*** PROVIDED RECORDS ***
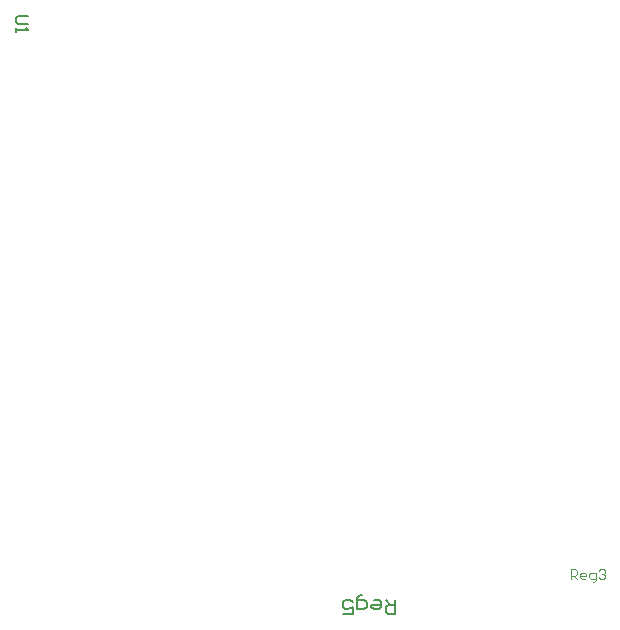
<source format=gm1>
G04*
G04 #@! TF.GenerationSoftware,Altium Limited,Altium Designer,20.2.8 (258)*
G04*
G04 Layer_Color=16711935*
%FSLAX24Y24*%
%MOIN*%
G70*
G04*
G04 #@! TF.SameCoordinates,2D8D9C66-5576-4C64-8BDA-EEC9A906AE53*
G04*
G04*
G04 #@! TF.FilePolarity,Positive*
G04*
G01*
G75*
%ADD78C,0.0070*%
%ADD79C,0.0039*%
%ADD80C,0.0059*%
D78*
X18150Y28800D02*
X17817D01*
X17750Y28733D01*
Y28600D01*
X17817Y28533D01*
X18150D01*
X17750Y28400D02*
Y28267D01*
Y28333D01*
X18150D01*
X18083Y28400D01*
D79*
X36240Y10020D02*
Y10335D01*
X36397D01*
X36450Y10282D01*
Y10177D01*
X36397Y10125D01*
X36240D01*
X36345D02*
X36450Y10020D01*
X36712D02*
X36607D01*
X36555Y10072D01*
Y10177D01*
X36607Y10230D01*
X36712D01*
X36765Y10177D01*
Y10125D01*
X36555D01*
X36975Y9915D02*
X37027D01*
X37080Y9968D01*
Y10230D01*
X36922D01*
X36870Y10177D01*
Y10072D01*
X36922Y10020D01*
X37080D01*
X37185Y10282D02*
X37237Y10335D01*
X37342D01*
X37394Y10282D01*
Y10230D01*
X37342Y10177D01*
X37290D01*
X37342D01*
X37394Y10125D01*
Y10072D01*
X37342Y10020D01*
X37237D01*
X37185Y10072D01*
D80*
X30390Y9320D02*
Y8848D01*
X30154D01*
X30075Y8926D01*
Y9084D01*
X30154Y9163D01*
X30390D01*
X30233D02*
X30075Y9320D01*
X29682D02*
X29839D01*
X29918Y9241D01*
Y9084D01*
X29839Y9005D01*
X29682D01*
X29603Y9084D01*
Y9163D01*
X29918D01*
X29288Y9477D02*
X29209D01*
X29131Y9399D01*
Y9005D01*
X29367D01*
X29445Y9084D01*
Y9241D01*
X29367Y9320D01*
X29131D01*
X28658Y8848D02*
X28973D01*
Y9084D01*
X28816Y9005D01*
X28737D01*
X28658Y9084D01*
Y9241D01*
X28737Y9320D01*
X28894D01*
X28973Y9241D01*
M02*

</source>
***
■ **WHAT THE TASK ASKS**: Would you retype the material exactly, omitting each picture?

■ **ANSWER FOR THIS EXERCISE**:
<source format=gm1>
G04*
G04 #@! TF.GenerationSoftware,Altium Limited,Altium Designer,20.2.8 (258)*
G04*
G04 Layer_Color=16711935*
%FSLAX24Y24*%
%MOIN*%
G70*
G04*
G04 #@! TF.SameCoordinates,2D8D9C66-5576-4C64-8BDA-EEC9A906AE53*
G04*
G04*
G04 #@! TF.FilePolarity,Positive*
G04*
G01*
G75*
%ADD78C,0.0070*%
%ADD79C,0.0039*%
%ADD80C,0.0059*%
D78*
X18150Y28800D02*
X17817D01*
X17750Y28733D01*
Y28600D01*
X17817Y28533D01*
X18150D01*
X17750Y28400D02*
Y28267D01*
Y28333D01*
X18150D01*
X18083Y28400D01*
D79*
X36240Y10020D02*
Y10335D01*
X36397D01*
X36450Y10282D01*
Y10177D01*
X36397Y10125D01*
X36240D01*
X36345D02*
X36450Y10020D01*
X36712D02*
X36607D01*
X36555Y10072D01*
Y10177D01*
X36607Y10230D01*
X36712D01*
X36765Y10177D01*
Y10125D01*
X36555D01*
X36975Y9915D02*
X37027D01*
X37080Y9968D01*
Y10230D01*
X36922D01*
X36870Y10177D01*
Y10072D01*
X36922Y10020D01*
X37080D01*
X37185Y10282D02*
X37237Y10335D01*
X37342D01*
X37394Y10282D01*
Y10230D01*
X37342Y10177D01*
X37290D01*
X37342D01*
X37394Y10125D01*
Y10072D01*
X37342Y10020D01*
X37237D01*
X37185Y10072D01*
D80*
X30390Y9320D02*
Y8848D01*
X30154D01*
X30075Y8926D01*
Y9084D01*
X30154Y9163D01*
X30390D01*
X30233D02*
X30075Y9320D01*
X29682D02*
X29839D01*
X29918Y9241D01*
Y9084D01*
X29839Y9005D01*
X29682D01*
X29603Y9084D01*
Y9163D01*
X29918D01*
X29288Y9477D02*
X29209D01*
X29131Y9399D01*
Y9005D01*
X29367D01*
X29445Y9084D01*
Y9241D01*
X29367Y9320D01*
X29131D01*
X28658Y8848D02*
X28973D01*
Y9084D01*
X28816Y9005D01*
X28737D01*
X28658Y9084D01*
Y9241D01*
X28737Y9320D01*
X28894D01*
X28973Y9241D01*
M02*

</source>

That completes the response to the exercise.